---------- RECORDS SHOWN ----------

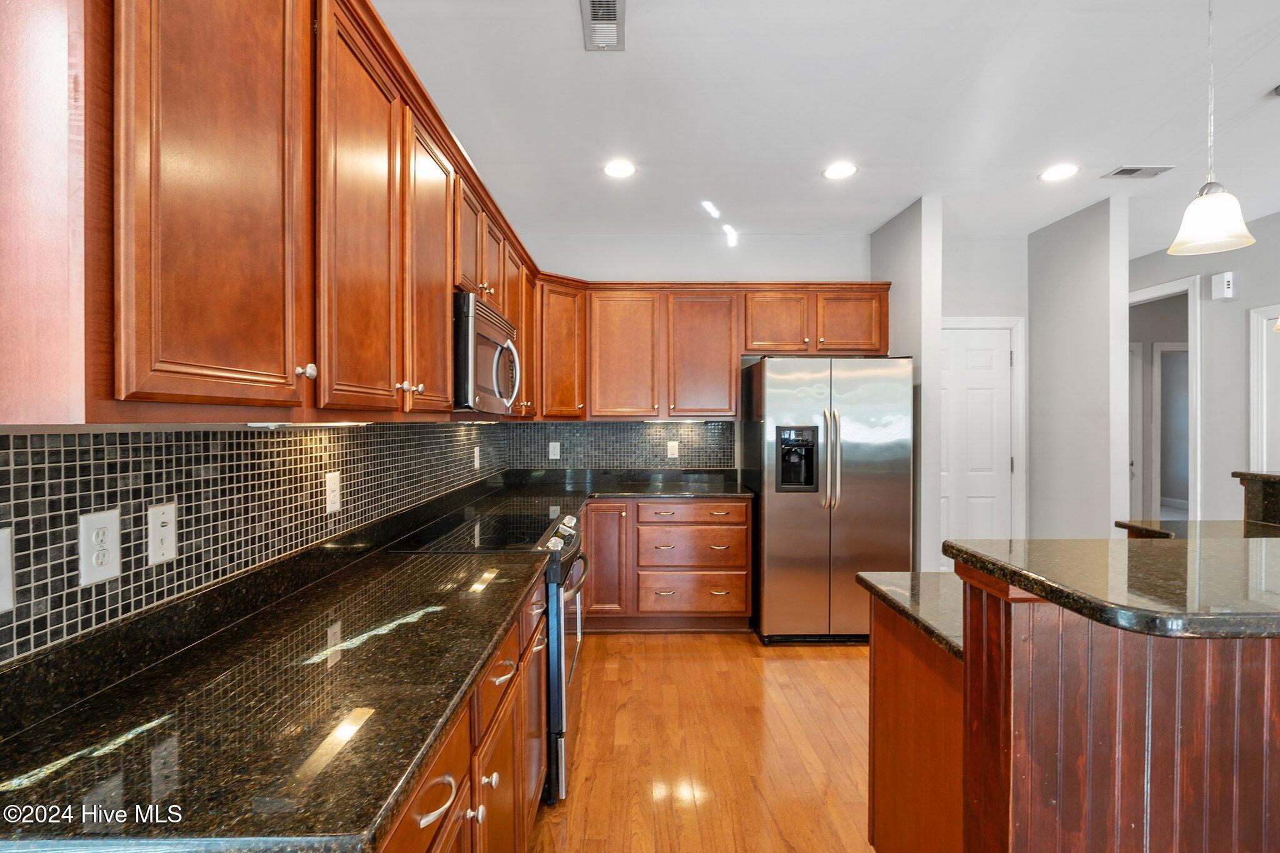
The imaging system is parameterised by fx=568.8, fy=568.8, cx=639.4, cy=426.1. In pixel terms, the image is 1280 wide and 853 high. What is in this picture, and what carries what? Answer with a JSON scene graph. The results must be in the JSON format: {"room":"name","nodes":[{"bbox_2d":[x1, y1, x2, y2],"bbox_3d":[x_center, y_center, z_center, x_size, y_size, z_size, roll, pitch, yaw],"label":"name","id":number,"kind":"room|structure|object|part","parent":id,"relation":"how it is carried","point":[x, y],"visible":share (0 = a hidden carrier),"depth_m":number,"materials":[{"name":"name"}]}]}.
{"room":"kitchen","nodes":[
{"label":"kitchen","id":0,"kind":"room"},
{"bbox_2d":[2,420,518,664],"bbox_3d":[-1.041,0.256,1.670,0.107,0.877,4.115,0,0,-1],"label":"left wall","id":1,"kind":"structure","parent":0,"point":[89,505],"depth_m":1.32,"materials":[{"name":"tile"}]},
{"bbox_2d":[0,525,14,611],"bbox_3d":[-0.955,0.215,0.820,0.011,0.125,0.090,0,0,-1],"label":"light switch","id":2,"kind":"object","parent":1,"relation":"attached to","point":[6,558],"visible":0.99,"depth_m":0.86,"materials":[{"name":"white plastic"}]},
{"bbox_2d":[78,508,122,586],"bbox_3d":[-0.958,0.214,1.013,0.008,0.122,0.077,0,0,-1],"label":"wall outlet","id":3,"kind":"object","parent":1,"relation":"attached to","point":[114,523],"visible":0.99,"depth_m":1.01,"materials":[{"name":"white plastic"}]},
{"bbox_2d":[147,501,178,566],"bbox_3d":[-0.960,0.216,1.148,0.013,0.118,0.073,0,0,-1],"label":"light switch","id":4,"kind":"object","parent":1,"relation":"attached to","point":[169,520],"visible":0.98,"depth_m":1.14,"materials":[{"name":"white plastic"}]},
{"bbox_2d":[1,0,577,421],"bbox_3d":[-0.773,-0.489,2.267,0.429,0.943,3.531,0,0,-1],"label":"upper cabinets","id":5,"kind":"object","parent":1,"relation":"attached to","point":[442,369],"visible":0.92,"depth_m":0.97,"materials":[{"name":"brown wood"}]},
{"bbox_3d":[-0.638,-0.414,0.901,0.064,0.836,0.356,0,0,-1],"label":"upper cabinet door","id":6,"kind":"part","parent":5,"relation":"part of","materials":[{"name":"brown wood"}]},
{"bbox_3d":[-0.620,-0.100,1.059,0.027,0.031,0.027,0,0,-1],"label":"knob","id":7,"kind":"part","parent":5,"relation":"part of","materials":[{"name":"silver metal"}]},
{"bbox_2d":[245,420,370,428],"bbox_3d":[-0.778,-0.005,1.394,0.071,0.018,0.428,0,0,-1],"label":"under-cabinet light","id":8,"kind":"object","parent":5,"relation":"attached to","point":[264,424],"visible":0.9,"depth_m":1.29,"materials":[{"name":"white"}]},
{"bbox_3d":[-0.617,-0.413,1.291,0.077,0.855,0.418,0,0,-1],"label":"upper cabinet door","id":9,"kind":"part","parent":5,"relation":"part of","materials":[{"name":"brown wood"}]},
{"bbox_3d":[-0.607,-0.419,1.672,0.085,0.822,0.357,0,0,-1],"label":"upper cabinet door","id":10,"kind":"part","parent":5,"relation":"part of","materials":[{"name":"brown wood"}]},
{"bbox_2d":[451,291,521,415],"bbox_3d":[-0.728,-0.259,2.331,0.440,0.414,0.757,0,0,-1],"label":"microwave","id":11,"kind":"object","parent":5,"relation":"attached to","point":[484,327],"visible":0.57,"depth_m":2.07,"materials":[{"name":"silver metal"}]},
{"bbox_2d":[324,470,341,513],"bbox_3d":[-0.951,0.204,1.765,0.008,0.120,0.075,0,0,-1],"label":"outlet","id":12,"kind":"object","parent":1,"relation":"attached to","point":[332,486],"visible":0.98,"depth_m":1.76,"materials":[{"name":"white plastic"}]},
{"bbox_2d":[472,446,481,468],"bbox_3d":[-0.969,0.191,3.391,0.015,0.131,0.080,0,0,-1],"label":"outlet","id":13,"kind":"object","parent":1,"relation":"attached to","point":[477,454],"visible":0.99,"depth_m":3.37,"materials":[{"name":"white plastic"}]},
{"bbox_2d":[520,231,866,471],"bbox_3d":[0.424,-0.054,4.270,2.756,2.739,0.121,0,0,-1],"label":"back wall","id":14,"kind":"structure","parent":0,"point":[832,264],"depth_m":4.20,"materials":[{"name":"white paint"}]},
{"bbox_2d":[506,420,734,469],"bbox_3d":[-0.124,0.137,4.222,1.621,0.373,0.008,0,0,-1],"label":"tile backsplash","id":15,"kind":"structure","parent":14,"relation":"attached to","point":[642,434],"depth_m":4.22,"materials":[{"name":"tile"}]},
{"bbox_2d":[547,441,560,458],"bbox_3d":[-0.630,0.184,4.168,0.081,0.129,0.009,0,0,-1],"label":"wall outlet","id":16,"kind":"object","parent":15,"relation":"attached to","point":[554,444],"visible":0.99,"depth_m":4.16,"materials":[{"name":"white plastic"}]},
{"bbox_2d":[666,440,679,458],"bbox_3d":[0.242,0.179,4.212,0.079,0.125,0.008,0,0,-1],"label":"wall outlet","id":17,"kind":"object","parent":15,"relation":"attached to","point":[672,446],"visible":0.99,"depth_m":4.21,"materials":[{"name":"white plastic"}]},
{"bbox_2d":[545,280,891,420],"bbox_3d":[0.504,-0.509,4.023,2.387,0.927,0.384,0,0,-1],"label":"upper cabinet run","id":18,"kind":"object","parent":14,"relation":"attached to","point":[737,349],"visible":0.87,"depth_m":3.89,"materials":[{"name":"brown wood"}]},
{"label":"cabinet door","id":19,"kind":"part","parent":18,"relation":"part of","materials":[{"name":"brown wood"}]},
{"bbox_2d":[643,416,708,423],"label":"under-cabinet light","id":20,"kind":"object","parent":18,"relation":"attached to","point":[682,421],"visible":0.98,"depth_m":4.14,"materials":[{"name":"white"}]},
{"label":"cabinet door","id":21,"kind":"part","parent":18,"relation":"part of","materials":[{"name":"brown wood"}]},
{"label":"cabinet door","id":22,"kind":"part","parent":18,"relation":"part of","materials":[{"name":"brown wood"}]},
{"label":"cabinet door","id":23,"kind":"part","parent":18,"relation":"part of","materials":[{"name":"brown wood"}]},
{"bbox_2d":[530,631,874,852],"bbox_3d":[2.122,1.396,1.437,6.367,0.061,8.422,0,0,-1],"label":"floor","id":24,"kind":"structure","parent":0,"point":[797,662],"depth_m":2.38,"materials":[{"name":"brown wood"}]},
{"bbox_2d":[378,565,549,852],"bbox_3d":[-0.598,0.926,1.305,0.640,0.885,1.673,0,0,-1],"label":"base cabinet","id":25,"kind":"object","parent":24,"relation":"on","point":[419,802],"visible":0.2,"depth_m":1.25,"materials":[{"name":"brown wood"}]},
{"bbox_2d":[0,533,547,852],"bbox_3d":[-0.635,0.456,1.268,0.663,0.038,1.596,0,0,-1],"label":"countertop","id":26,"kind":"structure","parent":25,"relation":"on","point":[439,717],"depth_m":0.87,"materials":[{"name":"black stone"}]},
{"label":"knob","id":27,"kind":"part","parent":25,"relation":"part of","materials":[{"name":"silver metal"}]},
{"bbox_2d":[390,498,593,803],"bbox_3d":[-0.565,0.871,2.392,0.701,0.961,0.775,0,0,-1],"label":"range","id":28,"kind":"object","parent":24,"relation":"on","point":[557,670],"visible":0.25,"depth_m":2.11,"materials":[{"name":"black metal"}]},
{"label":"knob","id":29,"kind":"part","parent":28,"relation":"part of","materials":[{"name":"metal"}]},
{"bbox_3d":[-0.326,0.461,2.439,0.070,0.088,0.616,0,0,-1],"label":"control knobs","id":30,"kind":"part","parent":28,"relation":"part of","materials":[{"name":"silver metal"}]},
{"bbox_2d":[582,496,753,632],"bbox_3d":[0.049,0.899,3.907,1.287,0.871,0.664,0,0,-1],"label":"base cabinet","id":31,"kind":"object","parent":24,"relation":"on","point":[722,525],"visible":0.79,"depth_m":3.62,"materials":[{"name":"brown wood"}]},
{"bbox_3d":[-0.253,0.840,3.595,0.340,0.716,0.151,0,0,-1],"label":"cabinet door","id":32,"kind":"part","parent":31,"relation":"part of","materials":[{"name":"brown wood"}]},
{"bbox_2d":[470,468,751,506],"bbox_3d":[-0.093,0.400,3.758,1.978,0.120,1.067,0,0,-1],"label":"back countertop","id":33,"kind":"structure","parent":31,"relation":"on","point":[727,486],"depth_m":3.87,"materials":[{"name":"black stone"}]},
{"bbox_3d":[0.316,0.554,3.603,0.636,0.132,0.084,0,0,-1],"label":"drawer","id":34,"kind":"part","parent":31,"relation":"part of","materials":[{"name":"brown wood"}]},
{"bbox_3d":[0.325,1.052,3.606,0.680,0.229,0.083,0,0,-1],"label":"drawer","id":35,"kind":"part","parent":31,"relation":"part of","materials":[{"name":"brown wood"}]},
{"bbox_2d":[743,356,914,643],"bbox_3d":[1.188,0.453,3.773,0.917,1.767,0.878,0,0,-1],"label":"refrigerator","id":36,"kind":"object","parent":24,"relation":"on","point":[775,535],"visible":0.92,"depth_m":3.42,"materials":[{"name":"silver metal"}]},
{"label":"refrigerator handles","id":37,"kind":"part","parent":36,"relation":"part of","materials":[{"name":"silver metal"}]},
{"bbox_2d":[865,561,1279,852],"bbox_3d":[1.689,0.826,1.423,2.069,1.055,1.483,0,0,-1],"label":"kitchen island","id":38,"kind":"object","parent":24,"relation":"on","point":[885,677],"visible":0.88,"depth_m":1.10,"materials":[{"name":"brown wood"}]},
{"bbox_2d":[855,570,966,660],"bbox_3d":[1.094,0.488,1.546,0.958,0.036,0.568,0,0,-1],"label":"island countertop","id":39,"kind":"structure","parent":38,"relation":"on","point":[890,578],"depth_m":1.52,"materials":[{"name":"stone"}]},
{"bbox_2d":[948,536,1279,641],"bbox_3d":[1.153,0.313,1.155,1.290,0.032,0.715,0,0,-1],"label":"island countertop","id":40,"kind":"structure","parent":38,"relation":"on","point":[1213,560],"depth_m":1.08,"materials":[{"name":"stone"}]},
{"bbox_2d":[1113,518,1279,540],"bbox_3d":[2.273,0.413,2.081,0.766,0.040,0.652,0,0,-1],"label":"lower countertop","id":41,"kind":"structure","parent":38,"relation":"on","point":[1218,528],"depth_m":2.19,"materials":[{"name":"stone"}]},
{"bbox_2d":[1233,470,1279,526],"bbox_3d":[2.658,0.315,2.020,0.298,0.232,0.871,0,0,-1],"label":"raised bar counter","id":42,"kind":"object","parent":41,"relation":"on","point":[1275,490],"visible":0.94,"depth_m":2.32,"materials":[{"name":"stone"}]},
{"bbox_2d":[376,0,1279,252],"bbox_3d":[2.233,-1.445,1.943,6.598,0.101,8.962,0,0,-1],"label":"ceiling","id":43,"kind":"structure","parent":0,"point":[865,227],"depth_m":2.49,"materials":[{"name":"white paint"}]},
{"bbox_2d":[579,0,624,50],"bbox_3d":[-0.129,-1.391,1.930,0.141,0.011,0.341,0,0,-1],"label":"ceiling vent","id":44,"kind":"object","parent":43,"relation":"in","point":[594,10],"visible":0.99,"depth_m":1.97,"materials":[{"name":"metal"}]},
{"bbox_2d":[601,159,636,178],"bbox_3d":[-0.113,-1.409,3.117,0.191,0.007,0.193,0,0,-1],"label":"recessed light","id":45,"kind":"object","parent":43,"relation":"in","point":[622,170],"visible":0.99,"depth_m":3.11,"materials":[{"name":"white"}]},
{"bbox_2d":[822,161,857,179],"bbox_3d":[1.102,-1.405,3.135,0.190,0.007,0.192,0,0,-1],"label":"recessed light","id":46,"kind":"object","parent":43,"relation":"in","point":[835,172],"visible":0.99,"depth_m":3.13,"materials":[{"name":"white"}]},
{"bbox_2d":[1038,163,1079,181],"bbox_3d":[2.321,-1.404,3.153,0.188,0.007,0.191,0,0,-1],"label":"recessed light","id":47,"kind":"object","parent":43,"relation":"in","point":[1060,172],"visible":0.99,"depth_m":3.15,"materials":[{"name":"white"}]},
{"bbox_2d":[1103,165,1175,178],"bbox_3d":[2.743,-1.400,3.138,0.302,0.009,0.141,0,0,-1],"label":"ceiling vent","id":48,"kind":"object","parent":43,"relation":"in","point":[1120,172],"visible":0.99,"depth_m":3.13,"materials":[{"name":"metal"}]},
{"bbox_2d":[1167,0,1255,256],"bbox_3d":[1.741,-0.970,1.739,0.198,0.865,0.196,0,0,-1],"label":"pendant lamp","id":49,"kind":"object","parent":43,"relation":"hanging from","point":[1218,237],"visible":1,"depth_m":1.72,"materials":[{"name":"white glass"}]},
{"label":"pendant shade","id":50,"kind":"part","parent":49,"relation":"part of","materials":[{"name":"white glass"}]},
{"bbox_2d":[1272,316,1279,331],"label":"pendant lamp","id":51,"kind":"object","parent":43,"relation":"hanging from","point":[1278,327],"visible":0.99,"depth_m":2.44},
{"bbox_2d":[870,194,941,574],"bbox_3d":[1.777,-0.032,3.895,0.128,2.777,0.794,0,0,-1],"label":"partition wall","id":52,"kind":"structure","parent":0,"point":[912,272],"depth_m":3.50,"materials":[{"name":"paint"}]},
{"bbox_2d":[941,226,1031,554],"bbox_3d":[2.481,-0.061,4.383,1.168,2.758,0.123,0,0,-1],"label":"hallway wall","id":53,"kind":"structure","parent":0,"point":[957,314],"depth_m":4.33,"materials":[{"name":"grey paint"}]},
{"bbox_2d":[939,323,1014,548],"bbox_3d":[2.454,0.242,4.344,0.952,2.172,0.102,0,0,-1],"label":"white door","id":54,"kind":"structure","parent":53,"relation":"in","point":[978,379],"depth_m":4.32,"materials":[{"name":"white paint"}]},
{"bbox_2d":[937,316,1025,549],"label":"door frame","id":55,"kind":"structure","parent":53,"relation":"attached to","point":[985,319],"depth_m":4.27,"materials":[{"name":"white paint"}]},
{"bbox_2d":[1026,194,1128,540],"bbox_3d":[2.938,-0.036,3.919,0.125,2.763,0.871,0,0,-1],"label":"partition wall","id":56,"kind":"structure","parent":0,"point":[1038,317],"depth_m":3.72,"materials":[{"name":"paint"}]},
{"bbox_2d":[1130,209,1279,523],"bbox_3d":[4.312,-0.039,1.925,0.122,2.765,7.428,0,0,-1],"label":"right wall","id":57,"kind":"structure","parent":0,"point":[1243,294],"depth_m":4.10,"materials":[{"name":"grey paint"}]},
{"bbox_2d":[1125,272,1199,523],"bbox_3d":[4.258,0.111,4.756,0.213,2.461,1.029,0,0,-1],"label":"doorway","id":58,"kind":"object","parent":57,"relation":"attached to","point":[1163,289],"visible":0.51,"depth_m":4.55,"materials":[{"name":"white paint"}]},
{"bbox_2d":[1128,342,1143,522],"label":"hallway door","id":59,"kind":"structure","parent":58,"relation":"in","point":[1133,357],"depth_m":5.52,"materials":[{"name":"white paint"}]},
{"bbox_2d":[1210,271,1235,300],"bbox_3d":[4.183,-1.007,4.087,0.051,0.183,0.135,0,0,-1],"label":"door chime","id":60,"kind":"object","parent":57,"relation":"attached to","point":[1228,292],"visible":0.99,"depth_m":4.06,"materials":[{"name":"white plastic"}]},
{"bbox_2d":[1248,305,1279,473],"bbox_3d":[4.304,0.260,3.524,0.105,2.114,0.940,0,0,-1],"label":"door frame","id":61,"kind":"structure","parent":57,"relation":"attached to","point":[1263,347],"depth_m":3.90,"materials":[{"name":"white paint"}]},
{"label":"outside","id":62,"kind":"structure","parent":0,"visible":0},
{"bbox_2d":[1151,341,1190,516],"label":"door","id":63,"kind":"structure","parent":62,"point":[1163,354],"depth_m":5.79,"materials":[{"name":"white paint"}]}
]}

----------

HOW TO COMPLETE THIS TASK →
List each line of the records that holds the string "switch".

RESULT FOR THIS TASK →
{"bbox_2d":[0,525,14,611],"bbox_3d":[-0.955,0.215,0.820,0.011,0.125,0.090,0,0,-1],"label":"light switch","id":2,"kind":"object","parent":1,"relation":"attached to","point":[6,558],"visible":0.99,"depth_m":0.86,"materials":[{"name":"white plastic"}]},
{"bbox_2d":[147,501,178,566],"bbox_3d":[-0.960,0.216,1.148,0.013,0.118,0.073,0,0,-1],"label":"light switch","id":4,"kind":"object","parent":1,"relation":"attached to","point":[169,520],"visible":0.98,"depth_m":1.14,"materials":[{"name":"white plastic"}]},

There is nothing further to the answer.